BEGIN EXTRACT PROVIDED

The 21st Century ROAD to Housing Act is now the law of the land. It is the most significant piece of housing legislation to pass Congress since 1990 — and it includes six bills I wrote.

If you live in the Hudson Valley, you don't need me to tell you why it was necessary. You see it every single day.

In early 2019, the median single-family home in Westchester sold for $605,000. Last year, it topped $1.1 million. In Rockland, the median went from $445,000 to $780,000 over the same stretch. In six years, the price of a home in the two largest counties in my district rose by hundreds of thousands of dollars, far outpacing rising wages.

Then add in the cost of borrowing. Under the Biden administration, mortgage interest rates reached 30-year highs, topping 7.7%. They have come down, but not fast enough, which means families are paying far more every month for far less house.

The results are predictable and heartbreaking. The typical first-time homebuyer in America is now 40 years old, the oldest ever recorded. A generation ago, that buyer was in their late 20s. First-time buyers have fallen to just 21% of the market, the lowest share ever measured. Young families aren't choosing to rent into their 40s; instead they've been priced out of homeownership.

END EXTRACT PROVIDED
BEGIN DATASET CONTENT

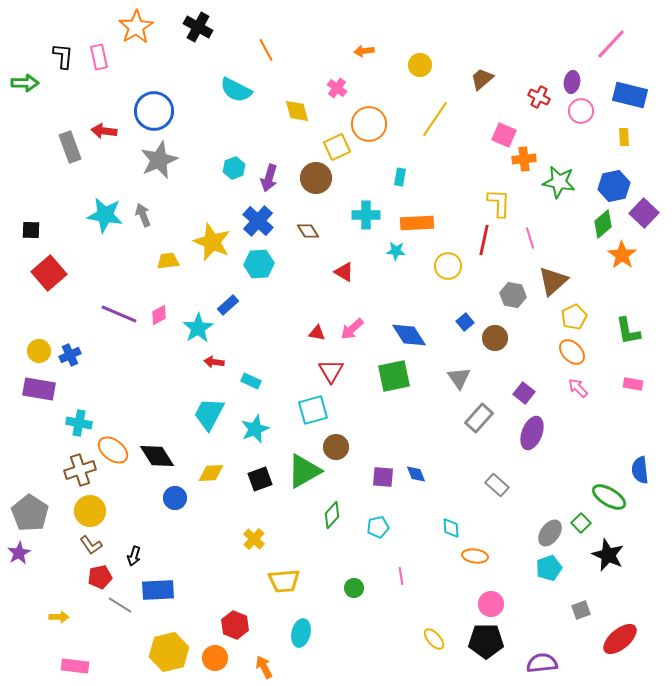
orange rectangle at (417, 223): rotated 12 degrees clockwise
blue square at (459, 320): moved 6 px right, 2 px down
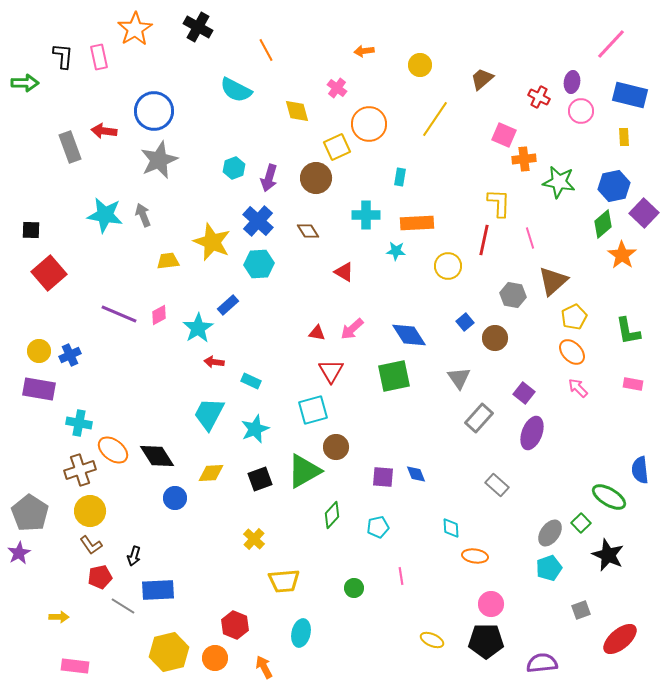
orange star at (136, 27): moved 1 px left, 2 px down
gray line at (120, 605): moved 3 px right, 1 px down
yellow ellipse at (434, 639): moved 2 px left, 1 px down; rotated 25 degrees counterclockwise
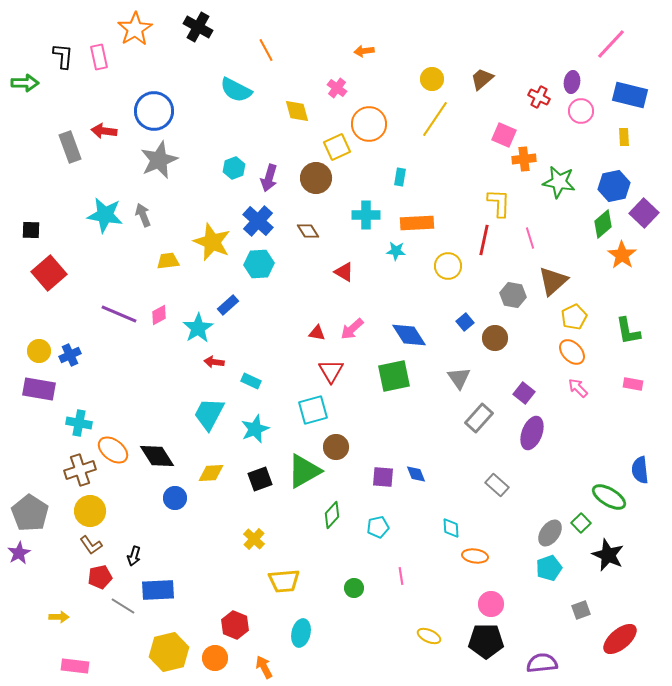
yellow circle at (420, 65): moved 12 px right, 14 px down
yellow ellipse at (432, 640): moved 3 px left, 4 px up
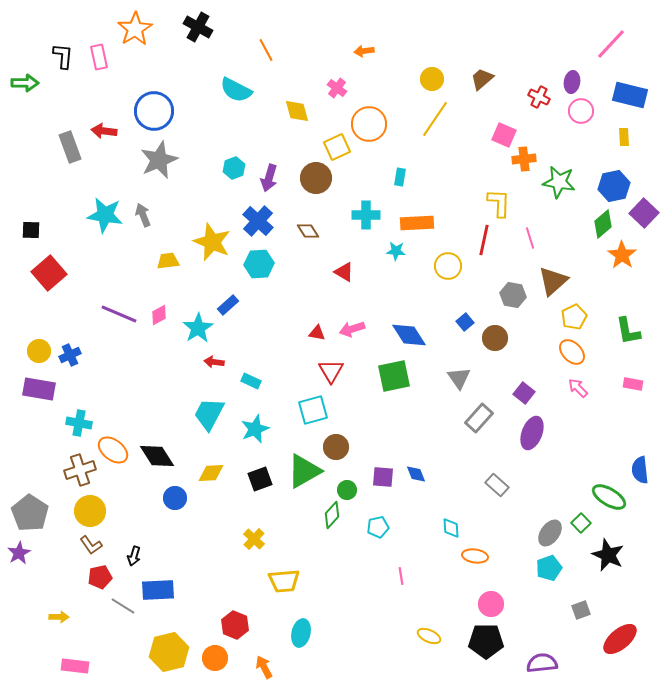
pink arrow at (352, 329): rotated 25 degrees clockwise
green circle at (354, 588): moved 7 px left, 98 px up
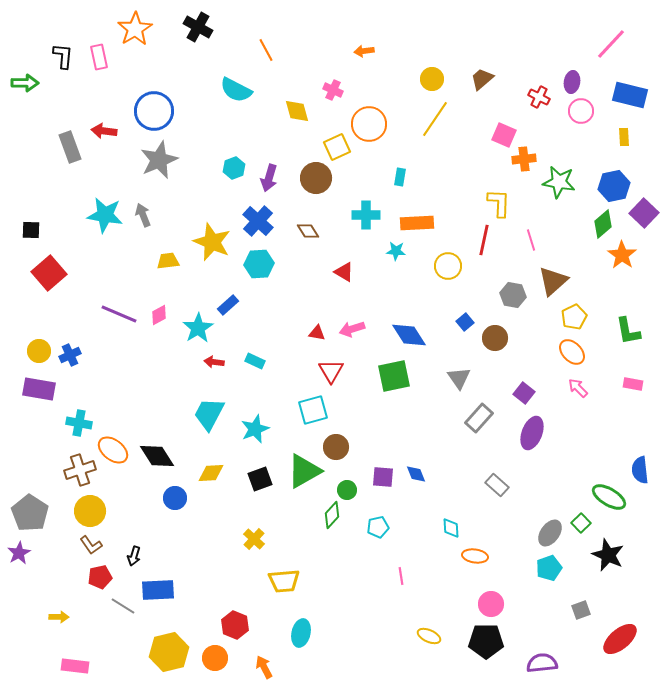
pink cross at (337, 88): moved 4 px left, 2 px down; rotated 12 degrees counterclockwise
pink line at (530, 238): moved 1 px right, 2 px down
cyan rectangle at (251, 381): moved 4 px right, 20 px up
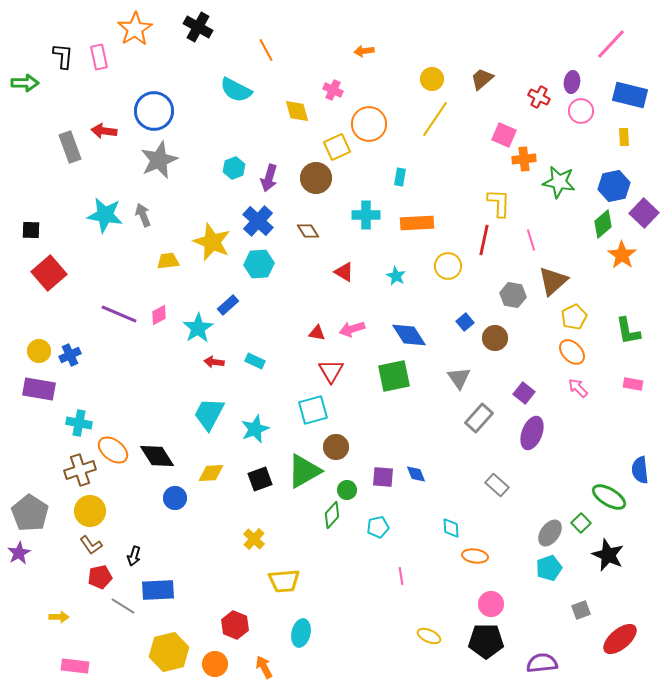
cyan star at (396, 251): moved 25 px down; rotated 24 degrees clockwise
orange circle at (215, 658): moved 6 px down
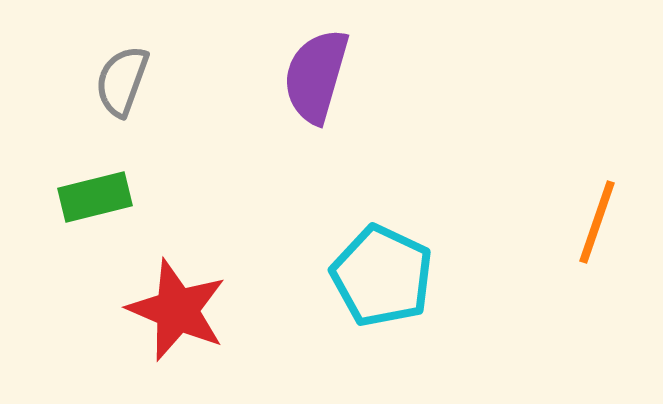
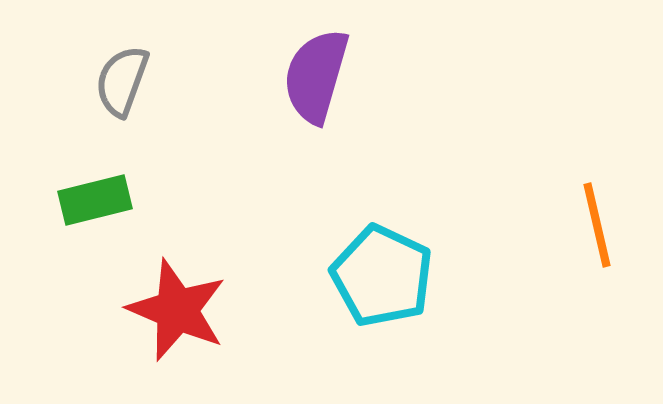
green rectangle: moved 3 px down
orange line: moved 3 px down; rotated 32 degrees counterclockwise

END DATASET CONTENT

Extend the piece on the ROAD to Housing Act above, picking up after its final sentence.

* [TASK ANSWER]:
Here in the Hudson Valley, the squeeze hits everyone. Young couples can't buy a starter home in the towns where they grew up and want to set roots down. Seniors can't afford to downsize. Volunteer firefighters, who staff nearly all of our fire departments, struggle to live in the very communities they protect.

Why did this happen? Housing is a basic supply-and-demand issue, and by some estimates America is as many as 8 million homes short of what our people need. For decades, this country has not built enough, and government at every level made the problem worse with red tape, duplicative reviews and outdated mandates that add tens of thousands of dollars to the cost of construction.

What does the 21st Century ROAD to Housing Act do?

Our new law attacks that problem head-on, with dozens of provisions written by Republicans and Democrats alike.

It streamlines the environmental reviews that can delay a housing project for years. It helps communities adopt “pattern books” of pre-approved home designs, so builders spend less time and money on permitting. It scraps the outdated federal mandate that every manufactured home sit on a permanent steel chassis, a rule that adds $5,000 to $10,000 to the cost of some of the most affordable homes in America. It stops the largest institutional investors, those holding 350 or more single-family homes, from buying up more of them and outbidding young families who can't compete with all-cash offers. And it rewards communities that actually build by steering existing federal dollars their way, without adding a dime of new spending.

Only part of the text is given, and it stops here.